Yaratılmış en harika varlıklarız. Milyarlarca insan, milyarlarca ayrı yüz, ayrı şahsiyet ve kişilik manzumesi. Hiç kimse diğeriyle aynı şeyleri aynı ölçüde düşünmüyor. Milyarlarca farklı düşünceler ve bir o kadar farklı ihtiraslar, hedefler, arzu ve istekler, pek tabi zevkler, kederler.
Her halde başıboş bırakılsaydı bir hercümerç içinde yuvarlanır, global infialler yaşardı dünya. Kimseyle ünsiyet kurmaz, vahşilikte sınır tanımaz bir birimizi yerdik.
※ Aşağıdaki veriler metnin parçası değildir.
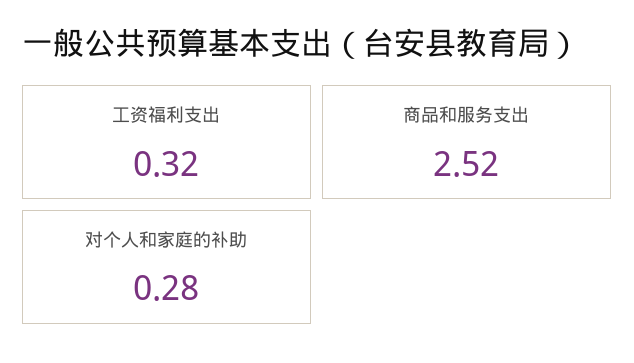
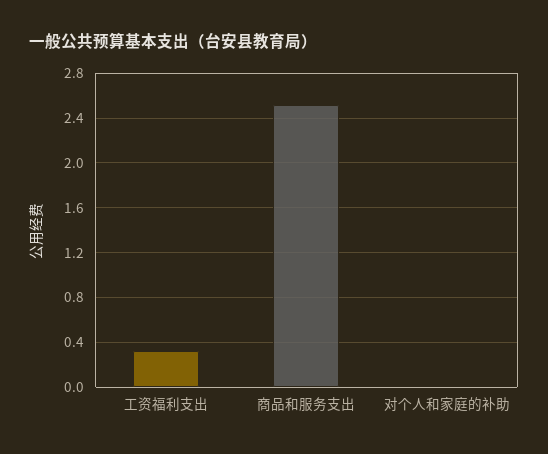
  {
    "工资福利支出": 0.32,
    "商品和服务支出": 2.52,
-   "对个人和家庭的补助": 0.28
+   "对个人和家庭的补助": 0
  }

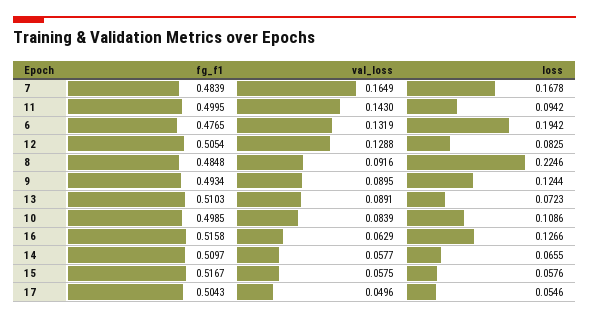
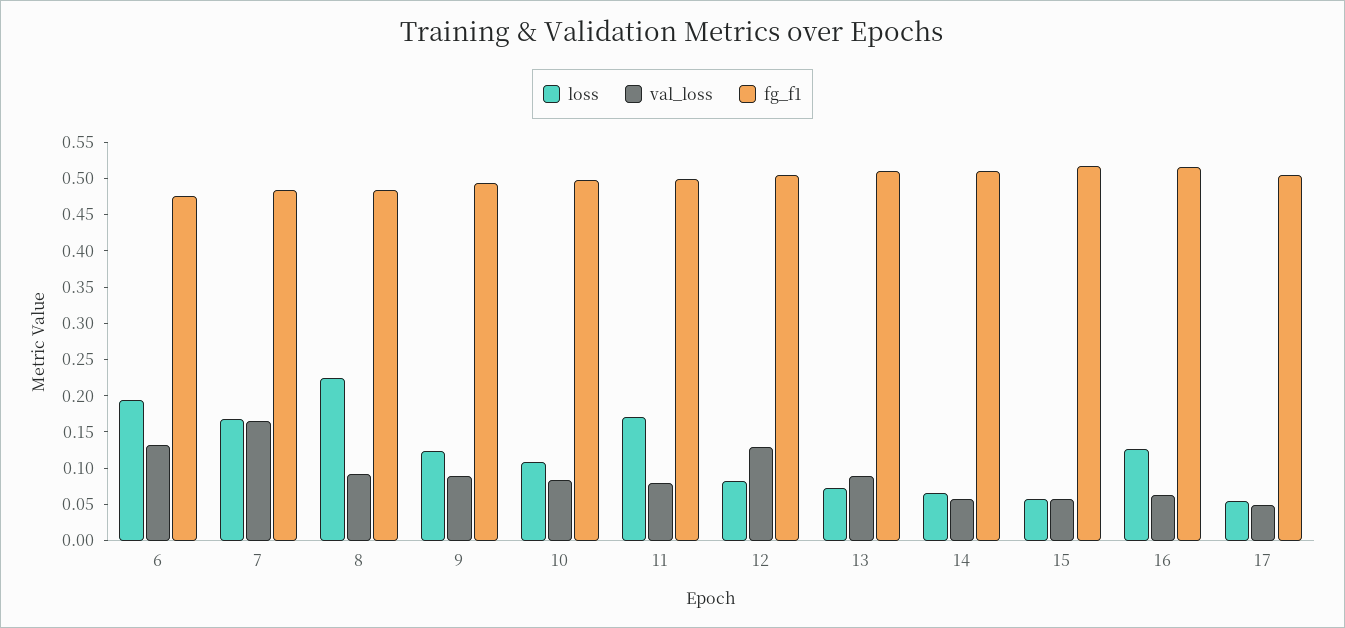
  {
    "fg_f1": {
      "7": 0.4839,
      "11": 0.4995,
      "6": 0.4765,
      "12": 0.5054,
      "8": 0.4848,
      "9": 0.4934,
      "13": 0.5103,
      "10": 0.4985,
      "16": 0.5158,
      "14": 0.5097,
      "15": 0.5167,
      "17": 0.5043
    },
    "val_loss": {
      "7": 0.1649,
-     "11": 0.143,
+     "11": 0.075,
      "6": 0.1319,
      "12": 0.1288,
      "8": 0.0916,
      "9": 0.0895,
      "13": 0.0891,
      "10": 0.0839,
      "16": 0.0629,
      "14": 0.0577,
      "15": 0.0575,
      "17": 0.0496
    },
    "loss": {
      "7": 0.1678,
-     "11": 0.0942,
+     "11": 0.175,
      "6": 0.1942,
      "12": 0.0825,
      "8": 0.2246,
      "9": 0.1244,
      "13": 0.0723,
      "10": 0.1086,
      "16": 0.1266,
      "14": 0.0655,
      "15": 0.0576,
      "17": 0.0546
    }
  }

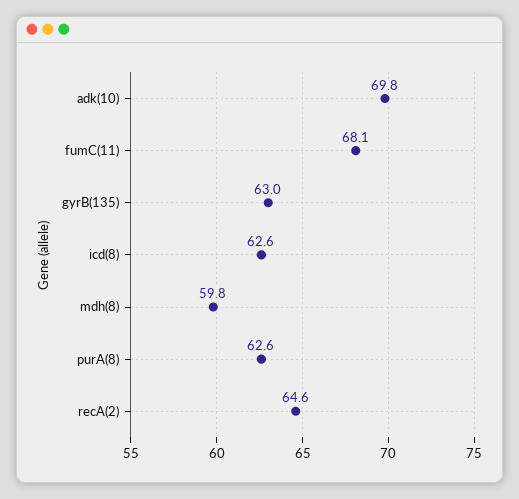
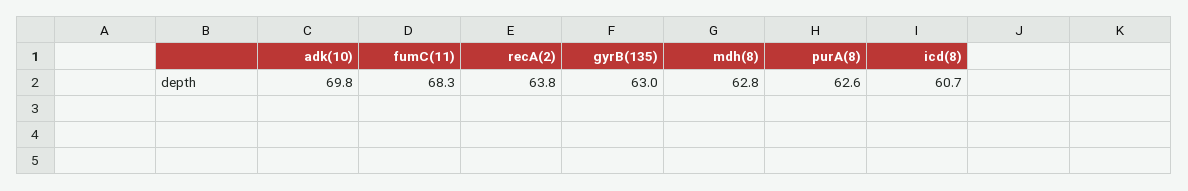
  {
    "adk(10)": 69.8,
-   "fumC(11)": 68.1,
+   "fumC(11)": 68.3,
    "gyrB(135)": 63,
-   "icd(8)": 62.6,
+   "icd(8)": 60.7,
-   "mdh(8)": 59.8,
+   "mdh(8)": 62.8,
    "purA(8)": 62.6,
-   "recA(2)": 64.6
+   "recA(2)": 63.8
  }

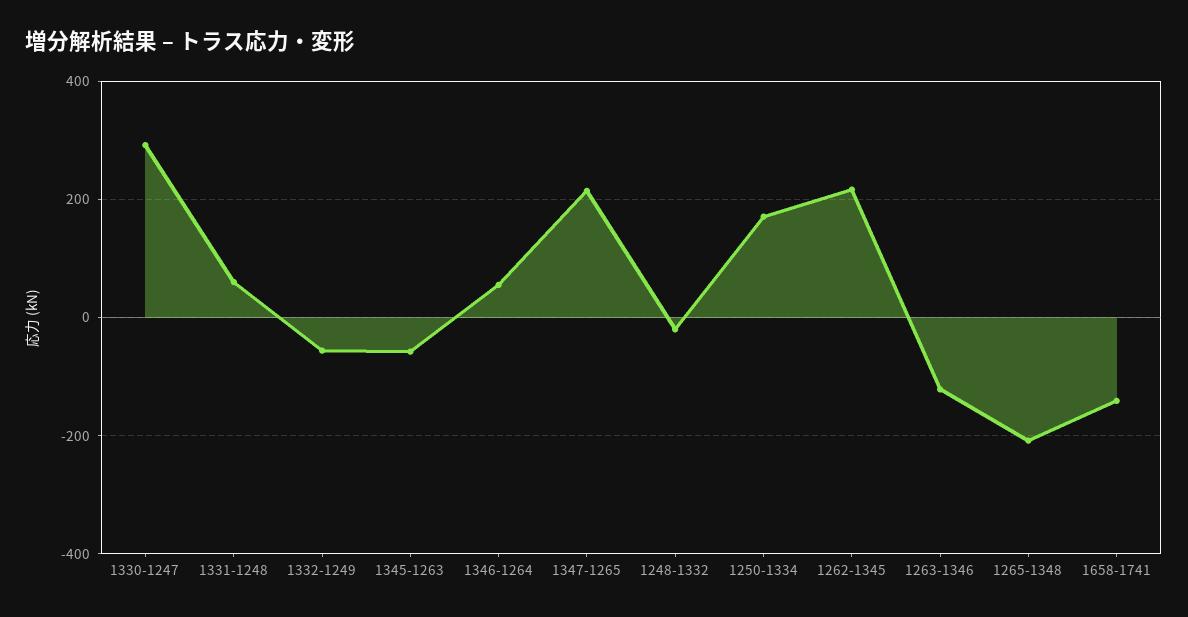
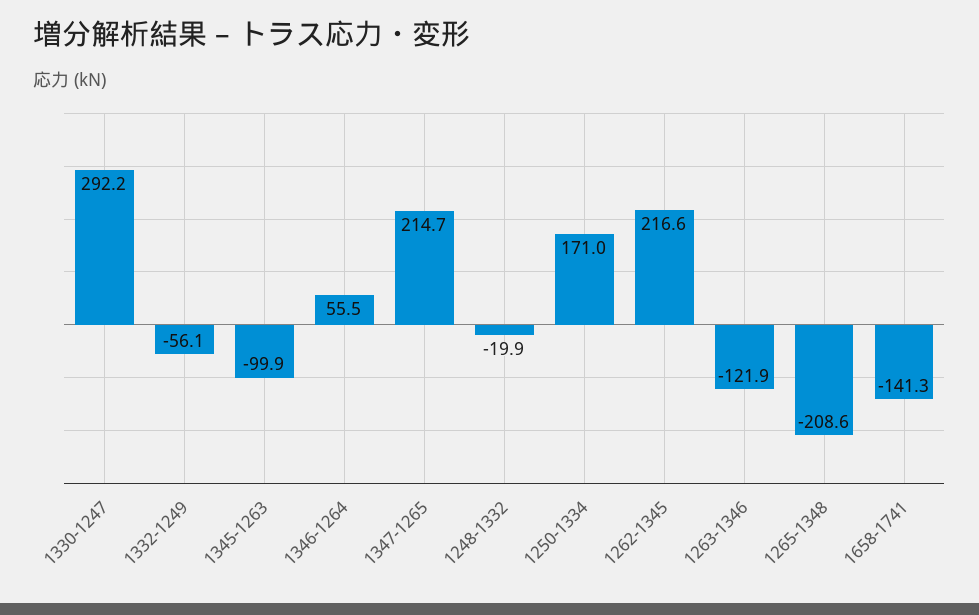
  {
    "1330-1247": 292.2,
-   "1331-1248": 60,
    "1332-1249": -56.1,
-   "1345-1263": -60,
+   "1345-1263": -99.9,
    "1346-1264": 55.5,
    "1347-1265": 214.7,
    "1248-1332": -19.9,
    "1250-1334": 171,
    "1262-1345": 216.6,
    "1263-1346": -121.9,
    "1265-1348": -208.6,
    "1658-1741": -141.3
  }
Bu sebepten Allah Peygamberleri vasıtasıyla gönderdiği dinlerle insanları bir hedef doğrultusunda bir araya toplayıp, toplum olma, cemiyet içinde askari müştereklerde birleştirerek beraber yaşama kabiliyeti kazandırmış.
Peygamberlerden sonra aynı ölçü ve kraatta toplum içinde temayyüz etmiş insanların önderliğinde milletler oluşmuş “ ferdin yararı yanında toplumunda yararı gözetilmeli “ gibi ölçüler yerleşmiş dolayısıyla büyük oranda bir arada yaşaya bilme şuuruna ermişiz.
Yine de her ne kadar toplum ritüellerine uysak da sonuçta her ferd tek başına bir kainat. Ve en önemlisi hayatımızda tüm ilkleri tek başımıza yaşıyoruz. Doğarken de ölürken de yalnızız. Çoğu dışa yansımayan içten içe yaşadığımız duygularla yalnızız. Umutlarımızla, kurguladığımız hayallerimizle yalnızız. Korkularımızla, evhamlarımız la, Su-i ve hüsnü zanlarımızla yalnızız. Kalabalıklar içinde kendi dünyalarımızla yalnızız.